Data START
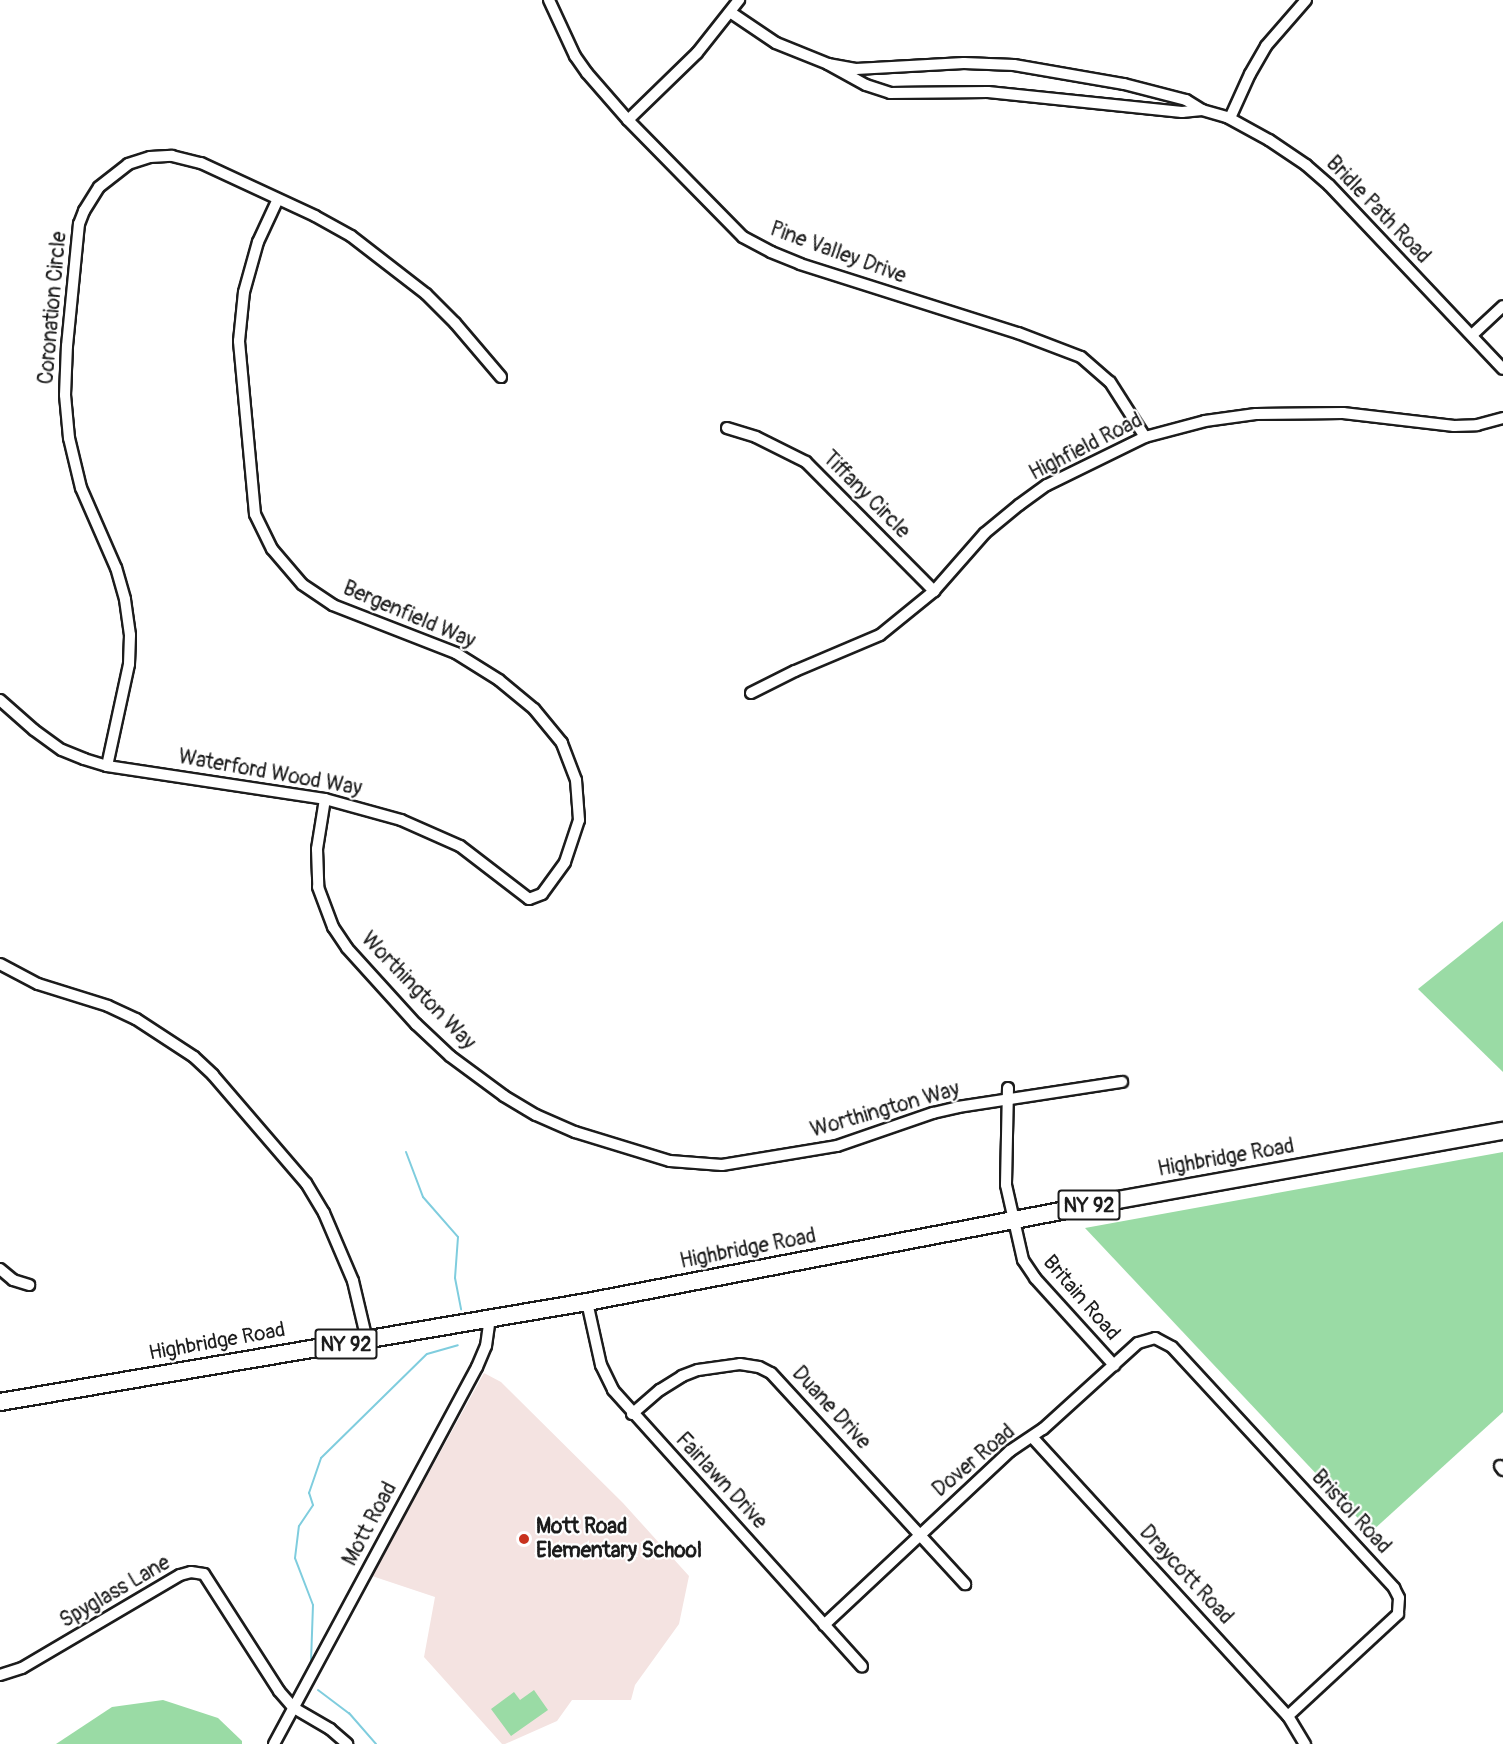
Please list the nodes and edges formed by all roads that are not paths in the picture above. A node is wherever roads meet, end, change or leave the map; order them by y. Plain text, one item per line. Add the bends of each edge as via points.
1 (549, 0) edge
2 (739, 0) edge
3 (1306, 0) edge
4 (730, 12) junction
5 (828, 64) junction
6 (1202, 110) junction
7 (1230, 118) junction
8 (628, 120) junction
9 (278, 199) junction
10 (1503, 306) edge
11 (1472, 336) junction
12 (1503, 369) edge
13 (501, 377) dead end
14 (1503, 418) edge
15 (727, 428) dead end
16 (1144, 437) junction
17 (934, 591) junction
18 (751, 693) dead end
19 (0, 700) edge
20 (107, 766) junction
21 (324, 799) junction
22 (529, 899) joint
23 (0, 964) edge
24 (1122, 1082) dead end
25 (1008, 1088) dead end
26 (1008, 1100) junction
27 (1503, 1131) edge
28 (1014, 1220) junction
29 (0, 1269) edge
30 (29, 1286) dead end
31 (587, 1302) junction
32 (490, 1319) junction
33 (1155, 1338) joint
34 (367, 1340) junction
35 (1114, 1365) junction
36 (0, 1402) edge
37 (632, 1414) junction
38 (1032, 1437) junction
39 (920, 1534) junction
40 (965, 1584) dead end
41 (824, 1625) junction
42 (862, 1667) dead end
43 (0, 1675) edge
44 (294, 1708) junction
45 (1288, 1716) junction
46 (274, 1744) edge
47 (347, 1744) edge
48 (1305, 1744) edge

1 - 8 street, Pine Valley Drive via 575,56
2 - 4 street
3 - 7 street via 1266,46
4 - 5 street, Bridle Path Road via 776,43
4 - 8 street via 686,65
5 - 6 street, Bridle Path Road via 856,69 964,63 1014,65 1124,84 1186,100
5 - 6 street, Bridle Path Road via 890,93 988,92 1182,112
6 - 7 street, Bridle Path Road
7 - 11 street, Bridle Path Road via 1278,146 1329,185
8 - 16 street, Pine Valley Drive via 743,237 800,264 1081,357 1110,382
9 - 13 street, Coronation Circle via 351,236 390,264 455,322
9 - 20 street, Coronation Circle via 201,163 159,156 120,169 99,187 79,224 67,346 65,395 69,438 81,488 126,599 130,635 129,664
9 - 22 street, Bergenfield Way via 258,242 244,292 239,341 255,514 272,549 302,584 333,605 465,658 534,709 562,743 576,780 579,820 565,862 542,894
10 - 11 street
11 - 12 street, Bridle Path Road
14 - 16 street, Highfield Road via 1453,426 1343,413 1256,414 1205,421
15 - 17 street, Tiffany Circle via 756,437 806,462
16 - 17 street, Highfield Road via 1056,481 1019,505 985,533
17 - 18 street, Highfield Road via 880,635
19 - 20 street, Waterford Wood Way via 62,750
20 - 21 street, Waterford Wood Way
21 - 22 street, Waterford Wood Way via 401,820 460,846
21 - 26 street, Worthington Way via 316,870 318,887 333,927 347,948 450,1056 484,1083 536,1115 575,1132 661,1158 723,1165 837,1146 933,1113
23 - 34 street via 38,984 136,1019 194,1057 213,1075 306,1183 324,1213 353,1281
24 - 26 street, Worthington Way
25 - 26 street
26 - 28 street via 1006,1185
27 - 28 highway, Highbridge Road / NY 92
28 - 31 highway, Highbridge Road / NY 92
28 - 35 street, Britain Road via 1023,1260 1035,1278
29 - 30 street via 12,1280
31 - 32 highway, Highbridge Road / NY 92
31 - 37 street, Fairlawn Drive via 605,1379
32 - 34 highway, Highbridge Road / NY 92
32 - 44 street, Mott Road via 486,1346 477,1366
33 - 35 street, Dover Road via 1138,1343
33 - 45 street, Bristol Road via 1172,1347 1387,1580 1399,1598 1398,1614
34 - 36 highway, Highbridge Road / NY 92
35 - 38 street, Dover Road
37 - 39 street, Duane Drive via 682,1376 725,1364 759,1367 783,1383
37 - 41 street, Fairlawn Drive
38 - 39 street, Dover Road via 1010,1451
38 - 45 street, Draycott Road
39 - 40 street, Duane Drive
39 - 41 street, Dover Road
41 - 42 street, Fairlawn Drive
43 - 44 street, Spyglass Lane via 22,1668 191,1572 204,1574
44 - 46 street, Mott Road
44 - 47 street
45 - 48 street, Draycott Road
Data END
# Exercise:
All of the data above should be transcribed verbatim, with pictures omitted.

# Answer section:
Please list the nodes and edges formed by all roads that are not paths in the picture above. A node is wherever roads meet, end, change or leave the map; order them by y. Plain text, one item per line. Add the bends of each edge as via points.
1 (549, 0) edge
2 (739, 0) edge
3 (1306, 0) edge
4 (730, 12) junction
5 (828, 64) junction
6 (1202, 110) junction
7 (1230, 118) junction
8 (628, 120) junction
9 (278, 199) junction
10 (1503, 306) edge
11 (1472, 336) junction
12 (1503, 369) edge
13 (501, 377) dead end
14 (1503, 418) edge
15 (727, 428) dead end
16 (1144, 437) junction
17 (934, 591) junction
18 (751, 693) dead end
19 (0, 700) edge
20 (107, 766) junction
21 (324, 799) junction
22 (529, 899) joint
23 (0, 964) edge
24 (1122, 1082) dead end
25 (1008, 1088) dead end
26 (1008, 1100) junction
27 (1503, 1131) edge
28 (1014, 1220) junction
29 (0, 1269) edge
30 (29, 1286) dead end
31 (587, 1302) junction
32 (490, 1319) junction
33 (1155, 1338) joint
34 (367, 1340) junction
35 (1114, 1365) junction
36 (0, 1402) edge
37 (632, 1414) junction
38 (1032, 1437) junction
39 (920, 1534) junction
40 (965, 1584) dead end
41 (824, 1625) junction
42 (862, 1667) dead end
43 (0, 1675) edge
44 (294, 1708) junction
45 (1288, 1716) junction
46 (274, 1744) edge
47 (347, 1744) edge
48 (1305, 1744) edge

1 - 8 street, Pine Valley Drive via 575,56
2 - 4 street
3 - 7 street via 1266,46
4 - 5 street, Bridle Path Road via 776,43
4 - 8 street via 686,65
5 - 6 street, Bridle Path Road via 856,69 964,63 1014,65 1124,84 1186,100
5 - 6 street, Bridle Path Road via 890,93 988,92 1182,112
6 - 7 street, Bridle Path Road
7 - 11 street, Bridle Path Road via 1278,146 1329,185
8 - 16 street, Pine Valley Drive via 743,237 800,264 1081,357 1110,382
9 - 13 street, Coronation Circle via 351,236 390,264 455,322
9 - 20 street, Coronation Circle via 201,163 159,156 120,169 99,187 79,224 67,346 65,395 69,438 81,488 126,599 130,635 129,664
9 - 22 street, Bergenfield Way via 258,242 244,292 239,341 255,514 272,549 302,584 333,605 465,658 534,709 562,743 576,780 579,820 565,862 542,894
10 - 11 street
11 - 12 street, Bridle Path Road
14 - 16 street, Highfield Road via 1453,426 1343,413 1256,414 1205,421
15 - 17 street, Tiffany Circle via 756,437 806,462
16 - 17 street, Highfield Road via 1056,481 1019,505 985,533
17 - 18 street, Highfield Road via 880,635
19 - 20 street, Waterford Wood Way via 62,750
20 - 21 street, Waterford Wood Way
21 - 22 street, Waterford Wood Way via 401,820 460,846
21 - 26 street, Worthington Way via 316,870 318,887 333,927 347,948 450,1056 484,1083 536,1115 575,1132 661,1158 723,1165 837,1146 933,1113
23 - 34 street via 38,984 136,1019 194,1057 213,1075 306,1183 324,1213 353,1281
24 - 26 street, Worthington Way
25 - 26 street
26 - 28 street via 1006,1185
27 - 28 highway, Highbridge Road / NY 92
28 - 31 highway, Highbridge Road / NY 92
28 - 35 street, Britain Road via 1023,1260 1035,1278
29 - 30 street via 12,1280
31 - 32 highway, Highbridge Road / NY 92
31 - 37 street, Fairlawn Drive via 605,1379
32 - 34 highway, Highbridge Road / NY 92
32 - 44 street, Mott Road via 486,1346 477,1366
33 - 35 street, Dover Road via 1138,1343
33 - 45 street, Bristol Road via 1172,1347 1387,1580 1399,1598 1398,1614
34 - 36 highway, Highbridge Road / NY 92
35 - 38 street, Dover Road
37 - 39 street, Duane Drive via 682,1376 725,1364 759,1367 783,1383
37 - 41 street, Fairlawn Drive
38 - 39 street, Dover Road via 1010,1451
38 - 45 street, Draycott Road
39 - 40 street, Duane Drive
39 - 41 street, Dover Road
41 - 42 street, Fairlawn Drive
43 - 44 street, Spyglass Lane via 22,1668 191,1572 204,1574
44 - 46 street, Mott Road
44 - 47 street
45 - 48 street, Draycott Road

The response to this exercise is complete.